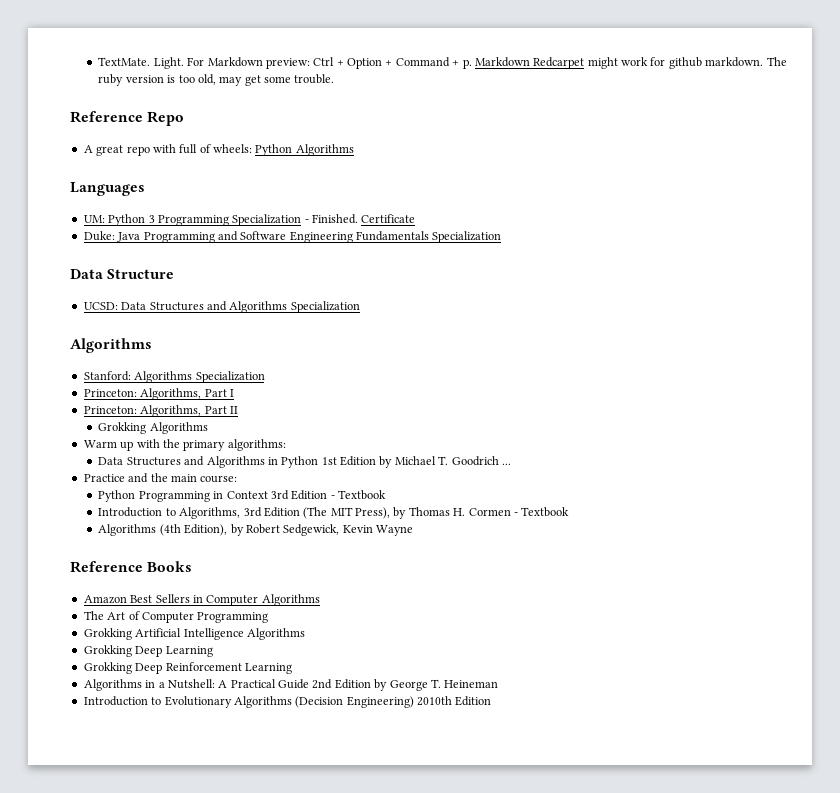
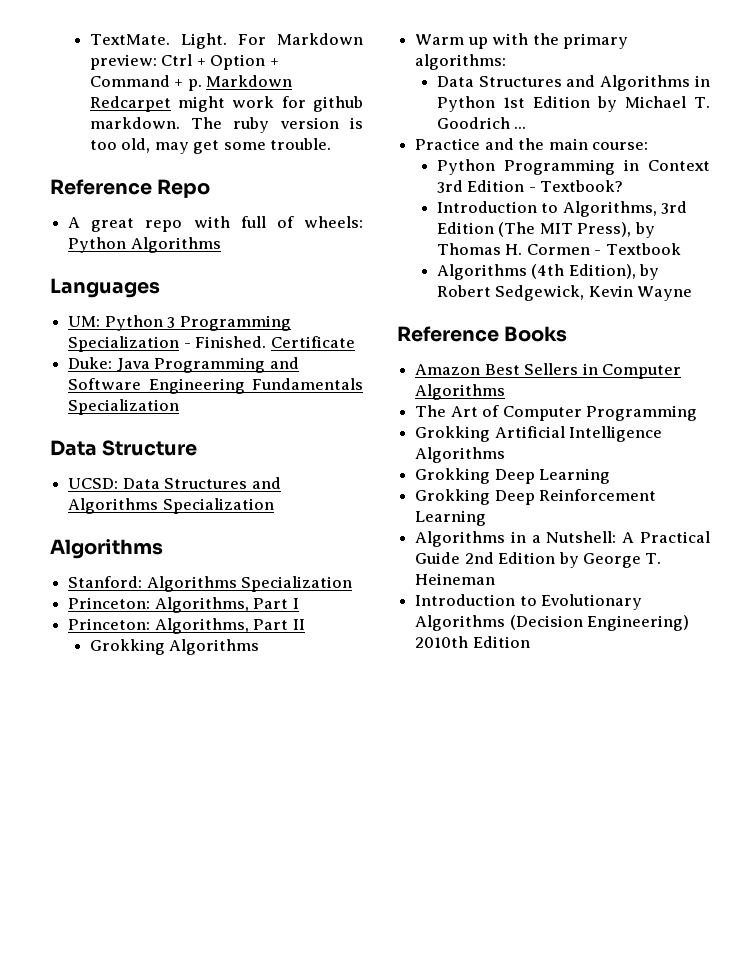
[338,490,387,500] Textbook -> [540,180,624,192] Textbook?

....

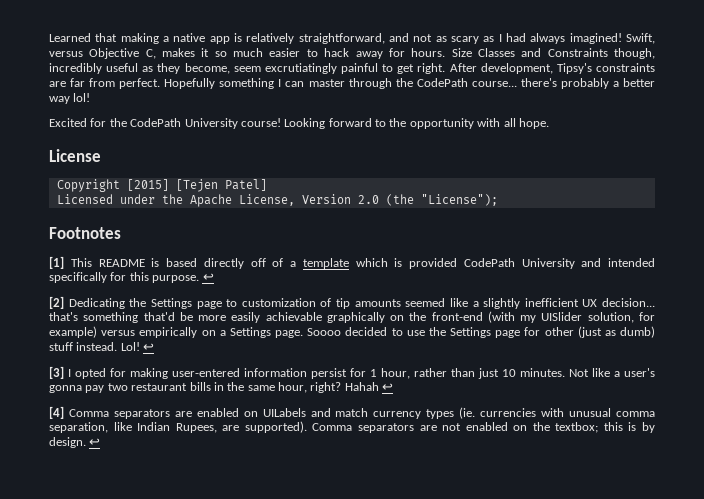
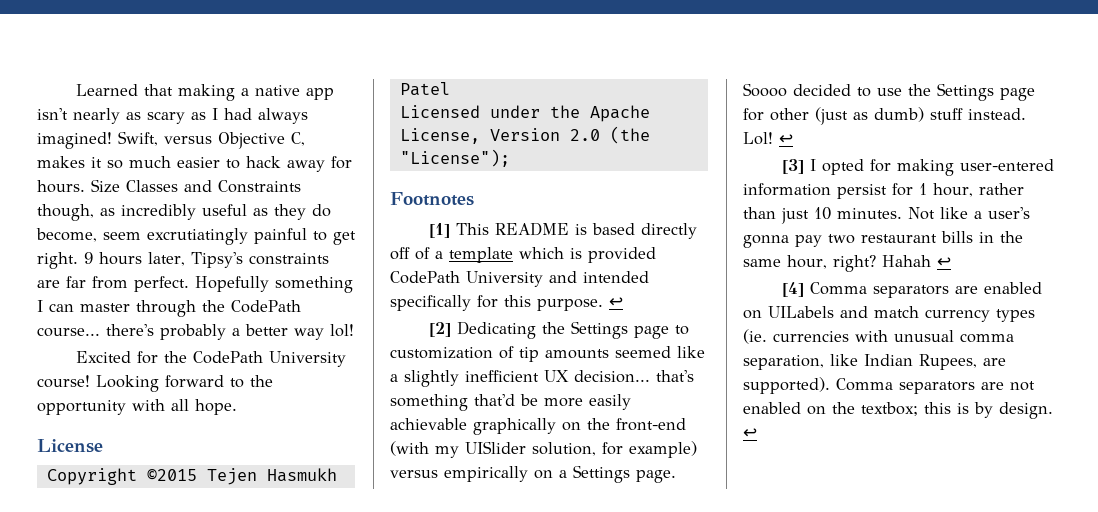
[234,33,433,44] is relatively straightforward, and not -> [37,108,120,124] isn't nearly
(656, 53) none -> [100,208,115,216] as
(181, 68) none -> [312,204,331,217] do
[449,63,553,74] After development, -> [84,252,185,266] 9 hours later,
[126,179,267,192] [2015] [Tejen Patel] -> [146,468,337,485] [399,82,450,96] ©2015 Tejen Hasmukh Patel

....

__THE TASK__. Please transcribe exactly the lines above from the line that has "(656, 53) none -> [100,208,115,216] as" up to and including the line that has "[126,179,267,192] [2015] [Tejen"; no other line belongs in the answer.

__SOLVED PROBLEM__.
(656, 53) none -> [100,208,115,216] as
(181, 68) none -> [312,204,331,217] do
[449,63,553,74] After development, -> [84,252,185,266] 9 hours later,
[126,179,267,192] [2015] [Tejen Patel] -> [146,468,337,485] [399,82,450,96] ©2015 Tejen Hasmukh Patel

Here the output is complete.